# Exercise
Please make sure what you return matches the listing below exactly, minus its pictures.

# Exercise data
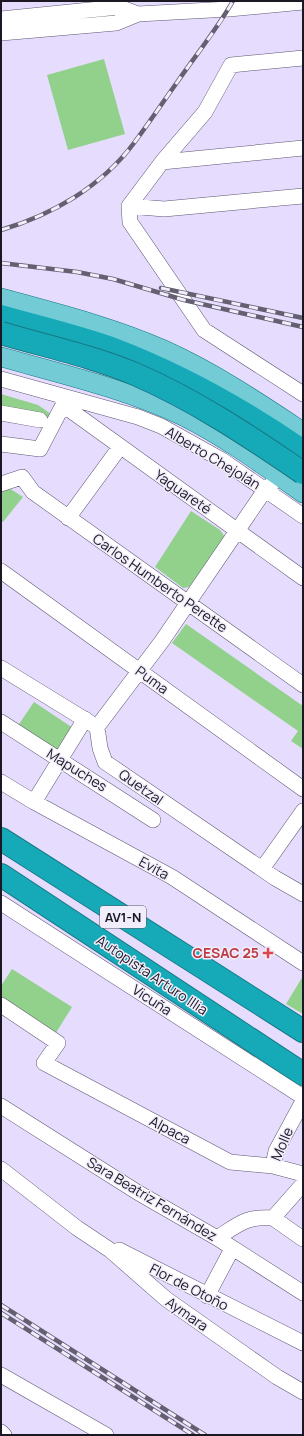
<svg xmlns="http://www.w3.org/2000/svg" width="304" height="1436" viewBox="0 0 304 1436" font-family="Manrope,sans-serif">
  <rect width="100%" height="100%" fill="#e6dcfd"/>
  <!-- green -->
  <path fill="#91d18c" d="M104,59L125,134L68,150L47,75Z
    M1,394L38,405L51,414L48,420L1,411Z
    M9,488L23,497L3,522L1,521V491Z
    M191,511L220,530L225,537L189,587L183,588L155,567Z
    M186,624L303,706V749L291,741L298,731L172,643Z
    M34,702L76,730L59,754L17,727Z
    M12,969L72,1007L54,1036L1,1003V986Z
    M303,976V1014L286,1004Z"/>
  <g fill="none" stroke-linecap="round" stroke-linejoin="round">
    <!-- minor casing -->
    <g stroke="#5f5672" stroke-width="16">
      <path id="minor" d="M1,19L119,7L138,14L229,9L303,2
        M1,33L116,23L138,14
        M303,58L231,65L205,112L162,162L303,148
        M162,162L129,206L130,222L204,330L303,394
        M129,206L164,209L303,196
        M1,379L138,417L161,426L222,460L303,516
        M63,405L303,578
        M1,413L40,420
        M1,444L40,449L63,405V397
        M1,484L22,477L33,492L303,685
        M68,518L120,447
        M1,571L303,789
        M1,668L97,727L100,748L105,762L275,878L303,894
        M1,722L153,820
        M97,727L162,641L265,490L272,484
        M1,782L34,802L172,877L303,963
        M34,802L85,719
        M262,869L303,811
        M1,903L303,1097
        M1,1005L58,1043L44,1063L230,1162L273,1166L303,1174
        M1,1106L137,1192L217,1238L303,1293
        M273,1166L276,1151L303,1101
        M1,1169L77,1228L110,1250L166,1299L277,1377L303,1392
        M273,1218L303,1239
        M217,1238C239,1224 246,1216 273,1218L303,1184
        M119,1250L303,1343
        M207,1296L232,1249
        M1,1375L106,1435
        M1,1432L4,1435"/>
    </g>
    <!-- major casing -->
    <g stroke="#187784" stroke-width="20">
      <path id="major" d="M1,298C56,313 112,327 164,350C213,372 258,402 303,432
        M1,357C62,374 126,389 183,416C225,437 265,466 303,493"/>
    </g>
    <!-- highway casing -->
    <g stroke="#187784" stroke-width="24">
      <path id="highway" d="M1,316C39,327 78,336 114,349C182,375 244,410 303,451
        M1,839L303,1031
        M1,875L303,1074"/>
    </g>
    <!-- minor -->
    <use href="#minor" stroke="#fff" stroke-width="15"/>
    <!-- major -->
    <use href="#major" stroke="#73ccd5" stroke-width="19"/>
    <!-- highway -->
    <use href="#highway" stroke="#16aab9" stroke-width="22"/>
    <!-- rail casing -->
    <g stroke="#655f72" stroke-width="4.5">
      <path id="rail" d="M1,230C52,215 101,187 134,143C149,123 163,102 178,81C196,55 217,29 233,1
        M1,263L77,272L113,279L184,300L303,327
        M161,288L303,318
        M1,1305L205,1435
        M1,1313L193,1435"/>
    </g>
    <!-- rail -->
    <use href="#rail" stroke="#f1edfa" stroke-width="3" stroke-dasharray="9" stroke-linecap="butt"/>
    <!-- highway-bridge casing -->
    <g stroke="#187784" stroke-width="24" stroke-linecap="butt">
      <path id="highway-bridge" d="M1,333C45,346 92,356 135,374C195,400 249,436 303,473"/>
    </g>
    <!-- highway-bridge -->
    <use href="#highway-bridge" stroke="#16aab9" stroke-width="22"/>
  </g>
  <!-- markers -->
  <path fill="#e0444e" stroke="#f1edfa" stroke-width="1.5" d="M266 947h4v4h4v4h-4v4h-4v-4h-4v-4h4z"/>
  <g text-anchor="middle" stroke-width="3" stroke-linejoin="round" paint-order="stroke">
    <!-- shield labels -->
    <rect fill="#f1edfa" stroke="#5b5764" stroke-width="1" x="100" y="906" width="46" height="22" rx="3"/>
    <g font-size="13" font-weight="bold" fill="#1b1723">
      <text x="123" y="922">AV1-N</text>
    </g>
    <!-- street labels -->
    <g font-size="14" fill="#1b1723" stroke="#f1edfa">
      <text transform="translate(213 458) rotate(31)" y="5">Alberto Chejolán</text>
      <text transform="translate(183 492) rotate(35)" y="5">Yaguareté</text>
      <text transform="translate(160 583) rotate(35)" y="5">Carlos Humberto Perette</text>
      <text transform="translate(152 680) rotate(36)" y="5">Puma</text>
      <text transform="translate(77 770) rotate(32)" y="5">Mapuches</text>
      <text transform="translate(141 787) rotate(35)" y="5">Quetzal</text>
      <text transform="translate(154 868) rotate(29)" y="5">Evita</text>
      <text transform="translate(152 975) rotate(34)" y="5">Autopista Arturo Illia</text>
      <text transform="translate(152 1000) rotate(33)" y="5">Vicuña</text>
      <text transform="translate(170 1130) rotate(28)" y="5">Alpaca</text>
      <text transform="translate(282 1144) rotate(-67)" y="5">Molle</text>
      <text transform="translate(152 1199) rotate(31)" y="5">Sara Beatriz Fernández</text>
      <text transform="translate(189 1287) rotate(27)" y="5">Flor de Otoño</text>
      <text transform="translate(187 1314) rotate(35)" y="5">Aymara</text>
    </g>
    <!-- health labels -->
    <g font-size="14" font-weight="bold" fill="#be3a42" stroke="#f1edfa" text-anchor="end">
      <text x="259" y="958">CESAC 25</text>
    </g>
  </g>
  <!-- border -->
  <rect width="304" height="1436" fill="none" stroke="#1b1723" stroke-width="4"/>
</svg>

# Your solution
<svg xmlns="http://www.w3.org/2000/svg" width="304" height="1436" viewBox="0 0 304 1436" font-family="Manrope,sans-serif">
  <rect width="100%" height="100%" fill="#e6dcfd"/>
  <!-- green -->
  <path fill="#91d18c" d="M104,59L125,134L68,150L47,75Z
    M1,394L38,405L51,414L48,420L1,411Z
    M9,488L23,497L3,522L1,521V491Z
    M191,511L220,530L225,537L189,587L183,588L155,567Z
    M186,624L303,706V749L291,741L298,731L172,643Z
    M34,702L76,730L59,754L17,727Z
    M12,969L72,1007L54,1036L1,1003V986Z
    M303,976V1014L286,1004Z"/>
  <g fill="none" stroke-linecap="round" stroke-linejoin="round">
    <!-- minor casing -->
    <g stroke="#5f5672" stroke-width="16">
      <path id="minor" d="M1,19L119,7L138,14L229,9L303,2
        M1,33L116,23L138,14
        M303,58L231,65L205,112L162,162L303,148
        M162,162L129,206L130,222L204,330L303,394
        M129,206L164,209L303,196
        M1,379L138,417L161,426L222,460L303,516
        M63,405L303,578
        M1,413L40,420
        M1,444L40,449L63,405V397
        M1,484L22,477L33,492L303,685
        M68,518L120,447
        M1,571L303,789
        M1,668L97,727L100,748L105,762L275,878L303,894
        M1,722L153,820
        M97,727L162,641L265,490L272,484
        M1,782L34,802L172,877L303,963
        M34,802L85,719
        M262,869L303,811
        M1,903L303,1097
        M1,1005L58,1043L44,1063L230,1162L273,1166L303,1174
        M1,1106L137,1192L217,1238L303,1293
        M273,1166L276,1151L303,1101
        M1,1169L77,1228L110,1250L166,1299L277,1377L303,1392
        M273,1218L303,1239
        M217,1238C239,1224 246,1216 273,1218L303,1184
        M119,1250L303,1343
        M207,1296L232,1249
        M1,1375L106,1435
        M1,1432L4,1435"/>
    </g>
    <!-- major casing -->
    <g stroke="#187784" stroke-width="20">
      <path id="major" d="M1,298C56,313 112,327 164,350C213,372 258,402 303,432
        M1,357C62,374 126,389 183,416C225,437 265,466 303,493"/>
    </g>
    <!-- highway casing -->
    <g stroke="#187784" stroke-width="24">
      <path id="highway" d="M1,316C39,327 78,336 114,349C182,375 244,410 303,451
        M1,839L303,1031
        M1,875L303,1074"/>
    </g>
    <!-- minor -->
    <use href="#minor" stroke="#fff" stroke-width="15"/>
    <!-- major -->
    <use href="#major" stroke="#73ccd5" stroke-width="19"/>
    <!-- highway -->
    <use href="#highway" stroke="#16aab9" stroke-width="22"/>
    <!-- rail casing -->
    <g stroke="#655f72" stroke-width="4.5">
      <path id="rail" d="M1,230C52,215 101,187 134,143C149,123 163,102 178,81C196,55 217,29 233,1
        M1,263L77,272L113,279L184,300L303,327
        M161,288L303,318
        M1,1305L205,1435
        M1,1313L193,1435"/>
    </g>
    <!-- rail -->
    <use href="#rail" stroke="#f1edfa" stroke-width="3" stroke-dasharray="9" stroke-linecap="butt"/>
    <!-- highway-bridge casing -->
    <g stroke="#187784" stroke-width="24" stroke-linecap="butt">
      <path id="highway-bridge" d="M1,333C45,346 92,356 135,374C195,400 249,436 303,473"/>
    </g>
    <!-- highway-bridge -->
    <use href="#highway-bridge" stroke="#16aab9" stroke-width="22"/>
  </g>
  <!-- markers -->
  <path fill="#e0444e" stroke="#f1edfa" stroke-width="1.5" d="M266 947h4v4h4v4h-4v4h-4v-4h-4v-4h4z"/>
  <g text-anchor="middle" stroke-width="3" stroke-linejoin="round" paint-order="stroke">
    <!-- shield labels -->
    <rect fill="#f1edfa" stroke="#5b5764" stroke-width="1" x="100" y="906" width="46" height="22" rx="3"/>
    <g font-size="13" font-weight="bold" fill="#1b1723">
      <text x="123" y="922">AV1-N</text>
    </g>
    <!-- street labels -->
    <g font-size="14" fill="#1b1723" stroke="#f1edfa">
      <text transform="translate(213 458) rotate(31)" y="5">Alberto Chejolán</text>
      <text transform="translate(183 492) rotate(35)" y="5">Yaguareté</text>
      <text transform="translate(160 583) rotate(35)" y="5">Carlos Humberto Perette</text>
      <text transform="translate(152 680) rotate(36)" y="5">Puma</text>
      <text transform="translate(77 770) rotate(32)" y="5">Mapuches</text>
      <text transform="translate(141 787) rotate(35)" y="5">Quetzal</text>
      <text transform="translate(154 868) rotate(29)" y="5">Evita</text>
      <text transform="translate(152 975) rotate(34)" y="5">Autopista Arturo Illia</text>
      <text transform="translate(152 1000) rotate(33)" y="5">Vicuña</text>
      <text transform="translate(170 1130) rotate(28)" y="5">Alpaca</text>
      <text transform="translate(282 1144) rotate(-67)" y="5">Molle</text>
      <text transform="translate(152 1199) rotate(31)" y="5">Sara Beatriz Fernández</text>
      <text transform="translate(189 1287) rotate(27)" y="5">Flor de Otoño</text>
      <text transform="translate(187 1314) rotate(35)" y="5">Aymara</text>
    </g>
    <!-- health labels -->
    <g font-size="14" font-weight="bold" fill="#be3a42" stroke="#f1edfa" text-anchor="end">
      <text x="259" y="958">CESAC 25</text>
    </g>
  </g>
  <!-- border -->
  <rect width="304" height="1436" fill="none" stroke="#1b1723" stroke-width="4"/>
</svg>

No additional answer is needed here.